_練習問題_
- A) わかめの文章によると、わかめが一番大きくなって刈り取られるのは何月か。
- B) わかめの文章から、「わかめは、チガイソ科ワカメ属」で始まり「が異なり3種類に分けられる。」で終わる部分をそのまま抜き出しなさい。
- C) わかめの文章を、最後の文の後から書き継ぎなさい。

1. わかめの旬は春

わかめは、チガイソ科ワカメ属の1年草の海藻である。1年草とは、1年で命を終える植物のことを指す。植物の育ち方には、1年草のほかに多年草、宿根草がある。多年草は、1年中葉を茂らせ、毎年花を咲かせたりする植物で昆布は多年草だ。宿根草は、冬に葉がかれても根が生きていて、春になると芽を出す植物である。わかめは深さ3~10mほどの海の中で生育している。冬から春にかけて成長し、一番大きくなる2~4月に刈り取られるのだ。そのため、わかめを美味しく食べられる旬の時期は、成長した春である。
わかめの一生
わかめは胞子で繁殖する海藻だ。成長するにつれてわかめの根元には、胞子を作る胞子葉(ほうしよう)ができる。この胞子葉はヒダが重なった形をしており、めかぶと呼ばれている。胞子は配偶子(はいぐうし)と呼ばれ、わかめには雌性(しせい)配偶子、雄性(ゆうせい)配偶子がある。これらはそれぞれ海底に付着し、休眠しながら夏を越す。水温が下がり、日が短くなる秋になると、配偶子から卵と精子が作られる。これらが受精すると、発芽して芽胞体(がほうたい)となり、成長して1~2mほどの一般的に知られるわかめの姿になる。そのころには根元にめかぶができていて、1年のサイクルを繰り返す。
2. 日本で収穫されるわかめの種類

日本では北海道から九州までの広い海域で、わかめは収穫できる。古くから食べられている海藻で、701年の大宝律令や万葉集に記述があるほどだ。わかめは植物学的には1種類だが、生育する流域で特色が異なり3種類に分けられる。
北方型わかめ
主に北海道、東北に生育している。三陸産のわかめが有名だ。葉の色が濃く、細長い姿で、葉の切り込みが深い。また、肉厚で次に紹介する鳴門わかめよりも柔らかい。波が荒くても適応できるようになっている。
鳴門わかめ
海水の流れが激しい場所である鳴門海峡で育つわかめで、南方型わかめに含まれることもある。徳島県の特産品だ。しなやかさと強いコシがあり、シャキシャキとした食感を味わえる。木灰をまぶして保存性をよくした、灰干しわかめも作られている。
南方型わかめ
本州太平洋岸中南部、日本海沿岸の地域に生息するわかめを指す。内海など比較的穏やかな海で育ち、浅い所へ生息する。小型で茎が短く、葉の切れ込みが浅い姿を持つ。食感は、北方型わかめと鳴門わかめの中間である。

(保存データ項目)
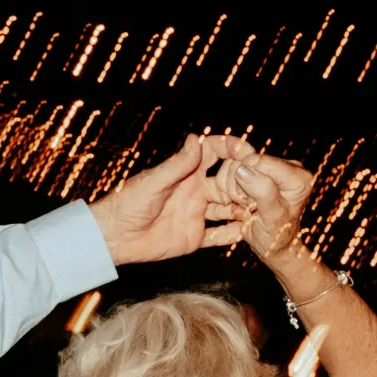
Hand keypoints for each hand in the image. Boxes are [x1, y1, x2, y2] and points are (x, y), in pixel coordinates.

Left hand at [87, 135, 245, 265]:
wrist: (114, 236)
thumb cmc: (127, 203)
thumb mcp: (153, 182)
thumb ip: (177, 164)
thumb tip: (196, 139)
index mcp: (186, 173)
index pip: (214, 153)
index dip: (231, 148)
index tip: (248, 152)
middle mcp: (195, 191)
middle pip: (229, 182)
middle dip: (245, 181)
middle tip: (260, 186)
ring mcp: (197, 214)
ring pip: (229, 208)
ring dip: (245, 207)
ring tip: (263, 209)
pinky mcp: (194, 237)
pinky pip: (219, 236)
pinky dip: (234, 234)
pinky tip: (251, 233)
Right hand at [204, 137, 313, 259]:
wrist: (274, 246)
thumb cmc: (276, 237)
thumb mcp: (272, 217)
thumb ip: (263, 191)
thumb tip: (243, 170)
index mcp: (298, 177)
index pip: (259, 161)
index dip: (246, 182)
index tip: (251, 204)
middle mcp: (288, 167)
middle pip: (246, 161)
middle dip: (238, 185)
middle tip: (248, 206)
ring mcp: (272, 169)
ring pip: (235, 164)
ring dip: (232, 188)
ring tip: (244, 205)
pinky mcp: (259, 172)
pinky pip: (233, 169)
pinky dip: (229, 186)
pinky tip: (239, 200)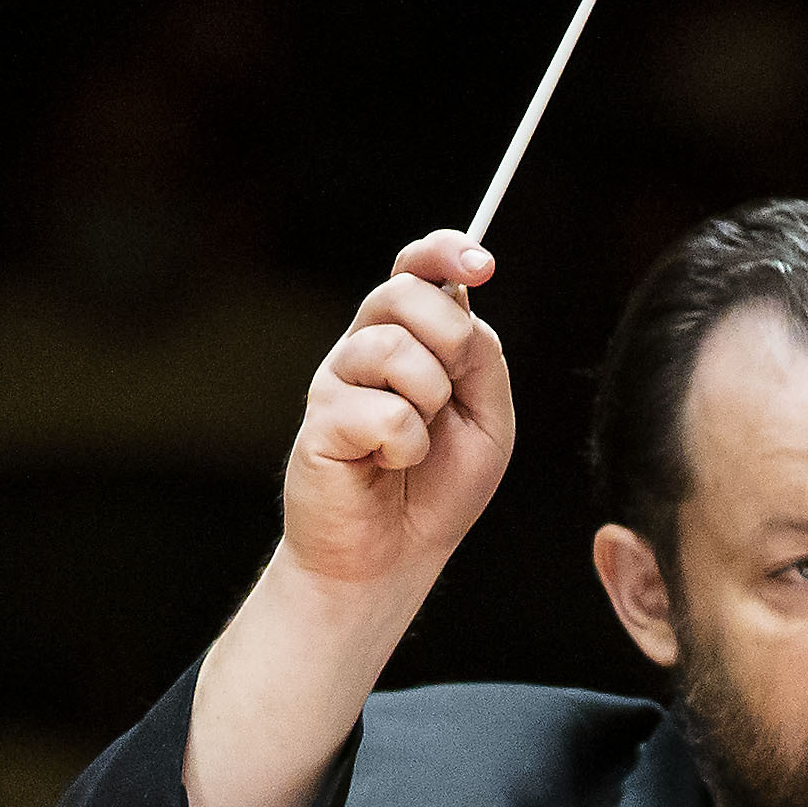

_練習問題の解答_
- A) 2~4月

- B)
わかめは、チガイソ科ワカメ属の1年草の海藻である。1年草とは、1年で命を終える植物のことを指す。植物の育ち方には、1年草のほかに多年草、宿根草がある。多年草は、1年中葉を茂らせ、毎年花を咲かせたりする植物で昆布は多年草だ。宿根草は、冬に葉がかれても根が生きていて、春になると芽を出す植物である。わかめは深さ3~10mほどの海の中で生育している。冬から春にかけて成長し、一番大きくなる2~4月に刈り取られるのだ。そのため、わかめを美味しく食べられる旬の時期は、成長した春である。
わかめの一生
わかめは胞子で繁殖する海藻だ。成長するにつれてわかめの根元には、胞子を作る胞子葉(ほうしよう)ができる。この胞子葉はヒダが重なった形をしており、めかぶと呼ばれている。胞子は配偶子(はいぐうし)と呼ばれ、わかめには雌性(しせい)配偶子、雄性(ゆうせい)配偶子がある。これらはそれぞれ海底に付着し、休眠しながら夏を越す。水温が下がり、日が短くなる秋になると、配偶子から卵と精子が作られる。これらが受精すると、発芽して芽胞体(がほうたい)となり、成長して1~2mほどの一般的に知られるわかめの姿になる。そのころには根元にめかぶができていて、1年のサイクルを繰り返す。
2. 日本で収穫されるわかめの種類

日本では北海道から九州までの広い海域で、わかめは収穫できる。古くから食べられている海藻で、701年の大宝律令や万葉集に記述があるほどだ。わかめは植物学的には1種類だが、生育する流域で特色が異なり3種類に分けられる。

- C)
3. 繁殖力の高いわかめと海外での扱われ方

わかめは、世界の中では、日本と韓国でほとんどが消費されている。本来、北東アジアの日本・朝鮮半島・中国海域に自生していた海藻なのだが、現在ではニュージーランド、フランス、オーストラリア、アルゼンチンなどでも自生したわかめが確認されている。わかめは繁殖力が強く、世界各地の在来種を脅かしたり、養殖の海産物を大量死させたりするなどの影響を与えているのだ。なぜ日本から遠く離れた海域で繁殖しているのだろうか。その原因は、船のバラスト水である。
バラスト水とは
積み荷を運ぶ船は、荷物を積んでいないとき船が浮き上がって船体が不安定になりやすい。そのため、船体のバランスをとるために海水を積み込むのだ。しかし、荷物を積むときには重い海水が邪魔になるため、目的の港へ着く前に海水を排出する。この海水をバラスト水と呼ぶ。バラスト水には、出航前の海域の海水が使われ、海藻の断片や胞子が紛れ込んでいる。
わかめの繁殖力の強さ
わかめは海水が20℃以下で簡単に自生する。わかめの天敵はウニだか、ウニの繁殖力はわかめよりも弱いために、わかめが簡単に増えていくのだ。また日本や韓国以外では、わかめを食べる習慣がないため、自生すると増え続ける。1987年に、ニュージーランドの首都ウェリントン近くの海岸でわかめが見つかり駆除作業を進めたが、ニュージーランドの北部から南東部の海岸一帯に掛けて広がってしまった。この結果から、遠い海域でバラスト水を放出するようにとの規定ができたほどである。このことからも、わかめの繁殖力の強さがうかがえるだろう。
結論
わかめの旬は春である。海域の水温、海流の強さなどの条件で、食感などの特色が異なり、主に3種類に分けられる。また、日本と海外でのわかめの印象は異なり、繁殖力の強さから海外の在来種を脅かす一面もあることも知っておきたい。